CDU blockiert seit Jahrzehnten den Klimaschutz

Leser­brief zum RNZ-Inter­view Kultus­mi­nis­terin Eisen­mann über Koali­tion, Parteitag und Wahl­chancen

Frau Eisen­mann wirft den Grünen Versäum­nisse beim Klima­schutz vor. Hat sie schon vergessen, dass die CDU seit ewigen Zeiten bei genau diesem Thema bremst und blockiert, und das beson­ders im Bund und in Europa?

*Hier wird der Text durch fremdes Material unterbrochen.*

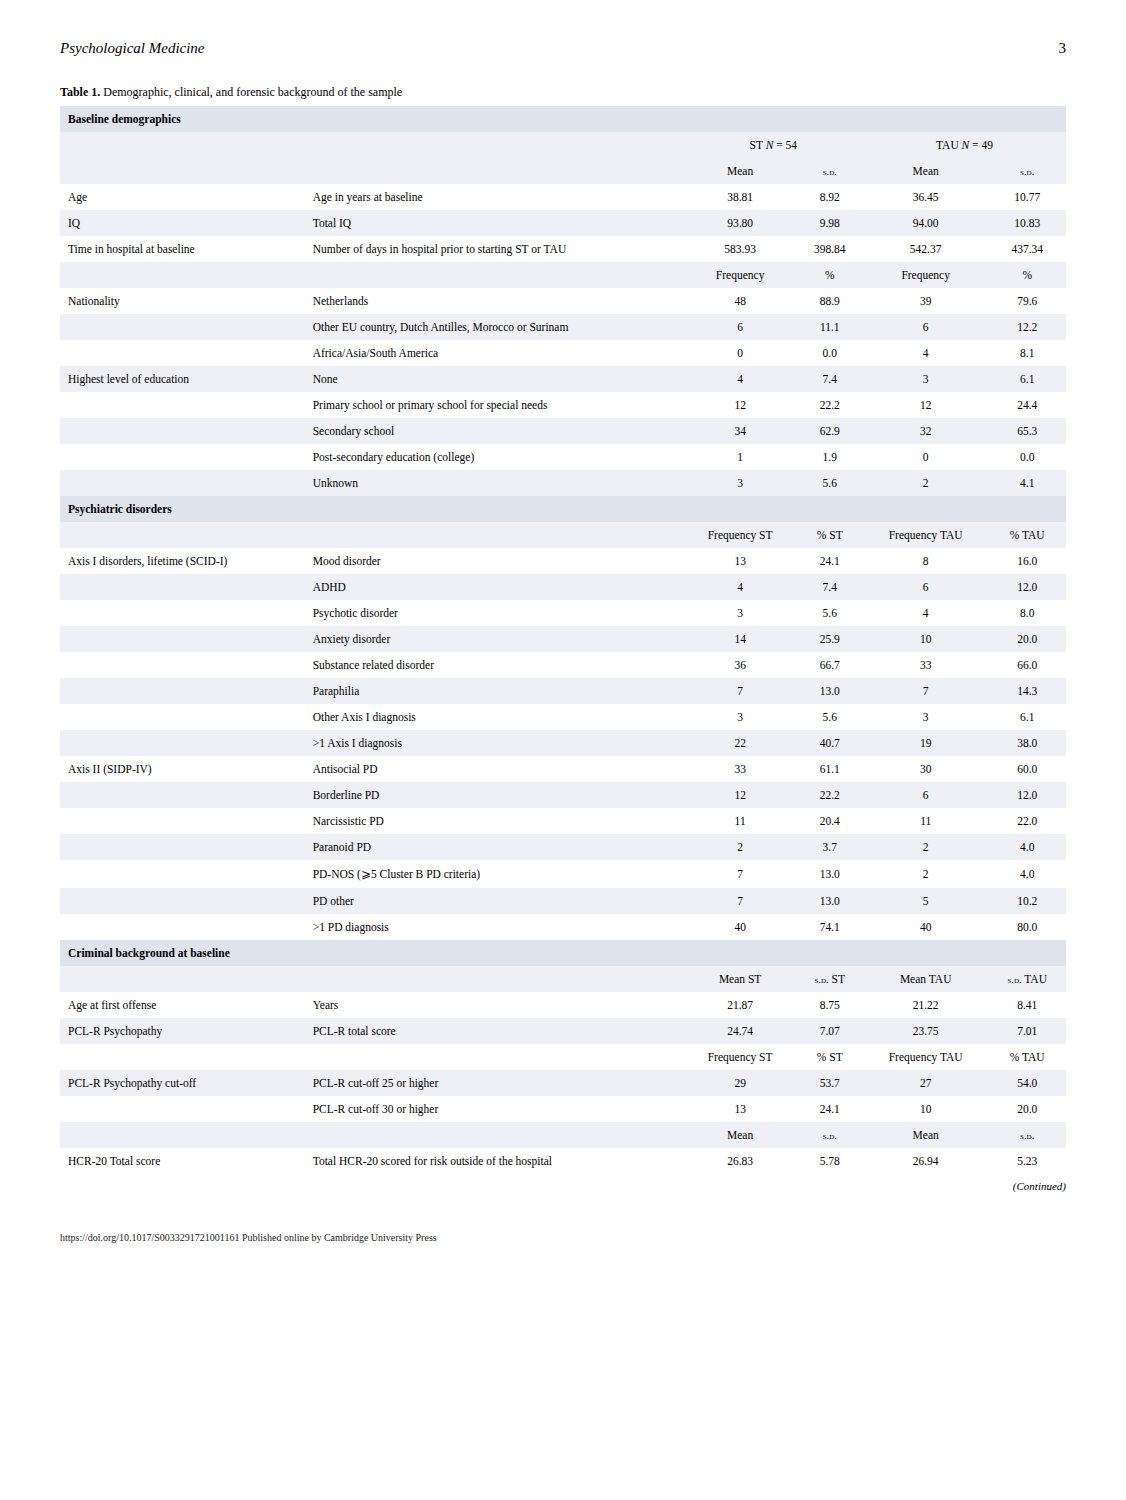Psychological Medicine 3
Table 1. Demographic, clinical, and forensic background of the sample
| Baseline demographics |
| | | ST N = 54 | TAU N = 49 |
| | | Mean | s.d. | Mean | s.d. |
| Age | Age in years at baseline | 38.81 | 8.92 | 36.45 | 10.77 |
| IQ | Total IQ | 93.80 | 9.98 | 94.00 | 10.83 |
| Time in hospital at baseline | Number of days in hospital prior to starting ST or TAU | 583.93 | 398.84 | 542.37 | 437.34 |
| | | Frequency | % | Frequency | % |
| Nationality | Netherlands | 48 | 88.9 | 39 | 79.6 |
| | Other EU country, Dutch Antilles, Morocco or Surinam | 6 | 11.1 | 6 | 12.2 |
| | Africa/Asia/South America | 0 | 0.0 | 4 | 8.1 |
| Highest level of education | None | 4 | 7.4 | 3 | 6.1 |
| | Primary school or primary school for special needs | 12 | 22.2 | 12 | 24.4 |
| | Secondary school | 34 | 62.9 | 32 | 65.3 |
| | Post-secondary education (college) | 1 | 1.9 | 0 | 0.0 |
| | Unknown | 3 | 5.6 | 2 | 4.1 |
| Psychiatric disorders |
| | | Frequency ST | % ST | Frequency TAU | % TAU |
| Axis I disorders, lifetime (SCID-I) | Mood disorder | 13 | 24.1 | 8 | 16.0 |
| | ADHD | 4 | 7.4 | 6 | 12.0 |
| | Psychotic disorder | 3 | 5.6 | 4 | 8.0 |
| | Anxiety disorder | 14 | 25.9 | 10 | 20.0 |
| | Substance related disorder | 36 | 66.7 | 33 | 66.0 |
| | Paraphilia | 7 | 13.0 | 7 | 14.3 |
| | Other Axis I diagnosis | 3 | 5.6 | 3 | 6.1 |
| | >1 Axis I diagnosis | 22 | 40.7 | 19 | 38.0 |
| Axis II (SIDP-IV) | Antisocial PD | 33 | 61.1 | 30 | 60.0 |
| | Borderline PD | 12 | 22.2 | 6 | 12.0 |
| | Narcissistic PD | 11 | 20.4 | 11 | 22.0 |
| | Paranoid PD | 2 | 3.7 | 2 | 4.0 |
| | PD-NOS (⩾5 Cluster B PD criteria) | 7 | 13.0 | 2 | 4.0 |
| | PD other | 7 | 13.0 | 5 | 10.2 |
| | >1 PD diagnosis | 40 | 74.1 | 40 | 80.0 |
| Criminal background at baseline |
| | | Mean ST | s.d. ST | Mean TAU | s.d. TAU |
| Age at first offense | Years | 21.87 | 8.75 | 21.22 | 8.41 |
| PCL-R Psychopathy | PCL-R total score | 24.74 | 7.07 | 23.75 | 7.01 |
| | | Frequency ST | % ST | Frequency TAU | % TAU |
| PCL-R Psychopathy cut-off | PCL-R cut-off 25 or higher | 29 | 53.7 | 27 | 54.0 |
| | PCL-R cut-off 30 or higher | 13 | 24.1 | 10 | 20.0 |
| | | Mean | s.d. | Mean | s.d. |
| HCR-20 Total score | Total HCR-20 scored for risk outside of the hospital | 26.83 | 5.78 | 26.94 | 5.23 |
(Continued)
https://doi.org/10.1017/S0033291721001161 Published online by Cambridge University Press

An wem ist die Klima­schutz­richt­linie der EU geschei­tert? An wem die anspruchs­vol­leren Emis­si­ons­werte für Autos? Wer hat die struk­tu­relle Unter­fi­nan­zie­rung der Bahn zu verant­worten und für wen gilt seit Äonen: Vorfahrt für den indi­vi­du­ellen Auto­ver­kehr? Wer versem­melt die eigenen Klima­schutz­ziele? Wie war das mit dem Natio­nal­park Nord­schwarz­wald? Diese Liste ließe sich nahezu beliebig verlän­gern. Nebenbei: Klima­schutz ist in Baden-Würt­tem­berg Staats­ziel: Jedes Gesetz, jede Verord­nung und die Vergabe von Zuschüssen werden auf Nach­hal­tig­keit geprüft. Kam diese Initia­tive von der CDU? Wer schmiedet welt­weite Klima­schutz-Alli­anzen unter Regionen, weil die Staaten so schwer­fällig und unwillig sind? Die CDU?!? Pfffff… Dass die CDU das Thema Klima­schutz für sich entdeckt hat, ist löblich. Leider hat sie das – wie so viele andere Themen – 40 Jahre zu spät erkannt. Als Waden­bei­ßerin gibt man keine gute Wahl­kämp­ferin ab. Hat die CDU keine besseren Spit­zen­leute und Berater?

Hans-Detlef Ott

04Jun

Verzerrung durch CDU statt durch Auszählung

Leser­brief zum Bericht über CDU-Frak­ti­ons­sit­zung

Wie schon bei der Wahl vor fünf Jahren schiebt die CDU die Schuld an ihrem schlechten Abschneiden dem Auszähl­ver­fahren zu.

Im genannten Wahl­kreis VI sind 7 Sitze zu vergeben. Die prozen­tualen Stimm­an­teile ergäben Sitz­an­teile von CDU 2,1 – FW 1,5 – SPD 1,4 – Grüne 1,1 – AfD 0,5 – FDP 0,4, das Auszähl­ver­fahren ergab CDU 2 – FW 2 – SPD 1 – Grüne 1 – AfD 1 – FDP 0.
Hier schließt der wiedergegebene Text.